There's been a spate of useful education reports coming out of various state groups.
Visions of a new Delaware
A recent report on the state's educational prospects is getting a decent bit of attention up in Delaware. Dubbed "Vision 2015," there is actually a bit of vision to be found in it, making it better reading than most other reports of the "We must take action!" subgenre. Still, Vision 2015's scope is as broad as can be, with topics running the gamut from school accountability to the umpteenth recommendation to adopt universal pre-K.
On teacher quality, the report suggests revising the state's formal evaluation process to include "measures of gains in student achievement, student and parent feedback, and skills as observed by trained in-class evaluators." Right idea, certainly--but the suggestion is without teeth unless the state makes student achievement gains the preponderant criterion of a teacher's evaluation. In fact, Delaware's current evaluation instrument already factors in "student improvement," but the state only requires that it be given equal weight among five other indicators. Evaluations like these make it possible for horrible teachers to keep their jobs provided they earn a high rating on other categories, like showing up to faculty meetings, demonstrating a great team spirit and getting along with parents.
Vision 2015 would also have Delaware adopt statewide bonuses and incentives for teachers who improve student learning and take hard-to-fill positions. Another right idea, but unfortunately they recommend that these go on top of a statewide salary schedule, which is not likely to help districts attract much-needed math and science teachers without having to raise salaries for all teachers. Moreover, it would preclude serious compensation reforms like cutting down on the dollars spent rewarding teachers who get master's degrees that bring no measurable benefit to teaching. One step forward, two steps back.
Shining a very, very bright light
Colorado's Alliance for Quality Teaching has produced a useful study on the state of teaching in the Centennial State. Shining the Light lives up to its name by doing some serious teacher data analysis on the state's school districts. The report supplies a wealth of granular data on the distribution of teacher experience, qualifications, and salaries by district for the entire state, as well as providing useful information on where the state's teachers are prepared and how its teacher supply looks for the future. While Colorado doesn't share other states' broad shortage woes, it too is facing difficulty finding qualified math teachers.

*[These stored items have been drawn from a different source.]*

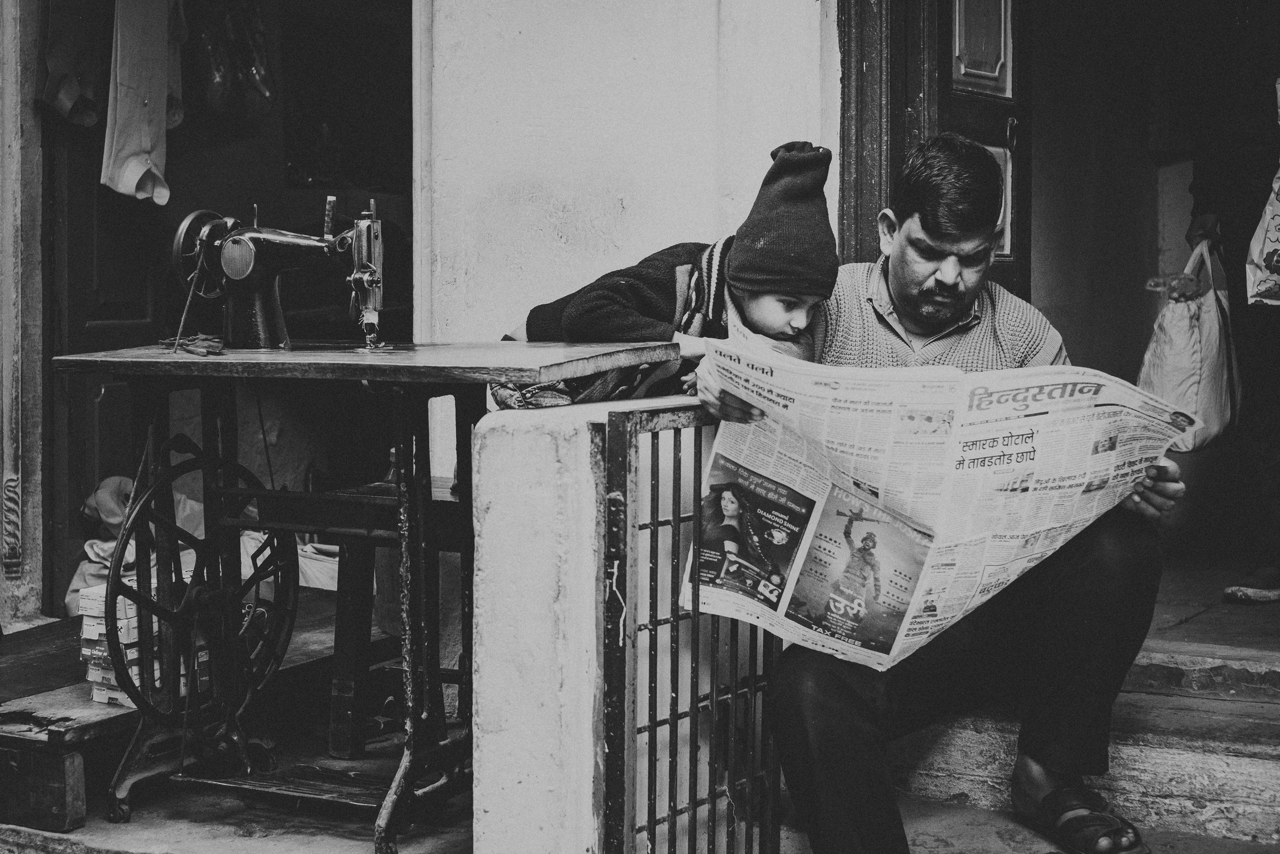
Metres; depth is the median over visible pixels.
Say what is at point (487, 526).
low wall
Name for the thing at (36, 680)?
wooden platform
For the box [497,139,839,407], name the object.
child
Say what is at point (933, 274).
man
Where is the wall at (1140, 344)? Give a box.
[1025,0,1198,390]
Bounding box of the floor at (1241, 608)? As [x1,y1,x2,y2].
[1140,551,1279,673]
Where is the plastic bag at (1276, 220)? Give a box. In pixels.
[1246,85,1279,308]
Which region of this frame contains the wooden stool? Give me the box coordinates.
[324,476,462,754]
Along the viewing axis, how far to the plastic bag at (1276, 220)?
4.35 m
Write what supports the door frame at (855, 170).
attached to the wall
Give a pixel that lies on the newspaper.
(817, 503)
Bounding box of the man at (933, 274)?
[688,131,1189,853]
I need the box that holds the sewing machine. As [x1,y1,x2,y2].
[171,192,387,351]
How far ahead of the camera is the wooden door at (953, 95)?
4.41 m
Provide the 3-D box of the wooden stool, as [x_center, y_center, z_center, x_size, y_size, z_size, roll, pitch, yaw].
[-0.423,0.416,4.085,0.361,0.574,0.415,2,4,31]
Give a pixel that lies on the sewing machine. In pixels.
(236, 242)
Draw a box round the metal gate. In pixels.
[600,398,787,853]
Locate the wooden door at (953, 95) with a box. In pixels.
[923,0,1029,300]
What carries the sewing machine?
on the sewing table
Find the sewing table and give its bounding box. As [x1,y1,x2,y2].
[50,341,680,849]
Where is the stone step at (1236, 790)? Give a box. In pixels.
[896,632,1279,848]
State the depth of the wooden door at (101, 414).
5.22 m
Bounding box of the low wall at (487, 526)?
[462,387,708,851]
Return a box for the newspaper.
[686,338,1194,673]
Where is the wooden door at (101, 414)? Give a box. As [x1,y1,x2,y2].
[45,104,167,610]
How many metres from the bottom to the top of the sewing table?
0.879 m
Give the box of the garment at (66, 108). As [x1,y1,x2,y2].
[40,0,107,127]
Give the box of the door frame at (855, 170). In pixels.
[835,0,898,264]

Gold stars for the Golden State
The Center for the Future of Teaching and Learning presents a rundown of important trends in teacher preparation, evaluation, and recruitment in California. The report includes useful summaries of the Golden State's education policy past and future, including projected funding on various types of professional development programs.
Included is a lot of good information on an important piece of legislation passed this October, Senator Jack Scott's SB 1209. The bill requires the state to reduce bureaucratic obstacles for teachers who want to teach in California and allow teachers to submit equivalent scores on tests like the GRE in lieu of taking the heretofore mandatory C-BEST basic skills test. Most intriguing of all is the bill's requirement that new teachers pass a performance assessment before they enter the classroom. SB 1209 also folds the state's RICA reading instruction exam into this assessment.
Texas treasure trove
Out of the Longhorn State comes the most readable of the bunch, the Governor's Business Council's Excellence in the Classroom: Bolstering Teacher Effectiveness. The report's thankfully brief 15 pages contain a bevy of good ideas about everything from teacher prep to alternate route programs, connecting the dots between them in an admirably sensible way.

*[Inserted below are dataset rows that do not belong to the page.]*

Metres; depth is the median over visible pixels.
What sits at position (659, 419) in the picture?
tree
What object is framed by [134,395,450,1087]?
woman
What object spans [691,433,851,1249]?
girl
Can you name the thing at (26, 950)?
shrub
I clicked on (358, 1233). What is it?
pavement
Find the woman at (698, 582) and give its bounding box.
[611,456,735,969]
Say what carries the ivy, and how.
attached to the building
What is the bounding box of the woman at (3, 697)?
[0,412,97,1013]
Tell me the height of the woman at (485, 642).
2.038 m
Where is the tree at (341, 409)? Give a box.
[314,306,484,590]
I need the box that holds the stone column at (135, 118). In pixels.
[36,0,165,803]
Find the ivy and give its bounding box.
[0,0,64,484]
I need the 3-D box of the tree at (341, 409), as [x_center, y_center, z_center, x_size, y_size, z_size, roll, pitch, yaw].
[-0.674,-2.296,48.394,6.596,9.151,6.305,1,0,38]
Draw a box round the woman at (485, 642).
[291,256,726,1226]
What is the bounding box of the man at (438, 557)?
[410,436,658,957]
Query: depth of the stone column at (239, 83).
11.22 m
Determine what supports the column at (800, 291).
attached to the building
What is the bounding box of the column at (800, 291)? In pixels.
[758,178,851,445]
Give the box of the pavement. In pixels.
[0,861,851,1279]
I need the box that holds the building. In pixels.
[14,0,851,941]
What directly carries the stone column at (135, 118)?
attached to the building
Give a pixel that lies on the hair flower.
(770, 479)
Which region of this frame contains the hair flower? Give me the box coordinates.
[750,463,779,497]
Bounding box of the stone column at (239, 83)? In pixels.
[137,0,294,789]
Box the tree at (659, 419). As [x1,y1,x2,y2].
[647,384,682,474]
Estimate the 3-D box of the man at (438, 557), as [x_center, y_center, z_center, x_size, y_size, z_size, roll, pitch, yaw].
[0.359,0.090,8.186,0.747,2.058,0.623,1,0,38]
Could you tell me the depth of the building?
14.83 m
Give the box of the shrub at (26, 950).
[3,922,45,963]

While a lot of state reports call for more and better data, too few of them articulate the need for better data as the first order of business to improve the evaluation of teachers. The report speaks eloquently about this issue: "In Texas, as in other states, teacher evaluation is currently inadequate and insufficient. It relies more on inputs and efforts than on results and effectiveness. Further, it often blesses certain faddish and unproven pedagogies, such as "learner-centered instruction." The report is right as rain on this. An important point they miss, that would have helped their case, is that Texas allows veteran teachers to go up to five years without an evaluation.
There are other notable suggestions, such as the idea of collecting data on teachers' other professional experience in order to collect better data on alternate route teachers and the impact their experience may have. The Governor's Business Council also takes on other vital topics not addressed often enough, like the need to collect data on the murky world of professional development--and the need to assess its effectiveness by tracking the effectiveness of teachers taking different kinds of PD. All in all, it's a nice little primer on what's needed to overhaul state policy.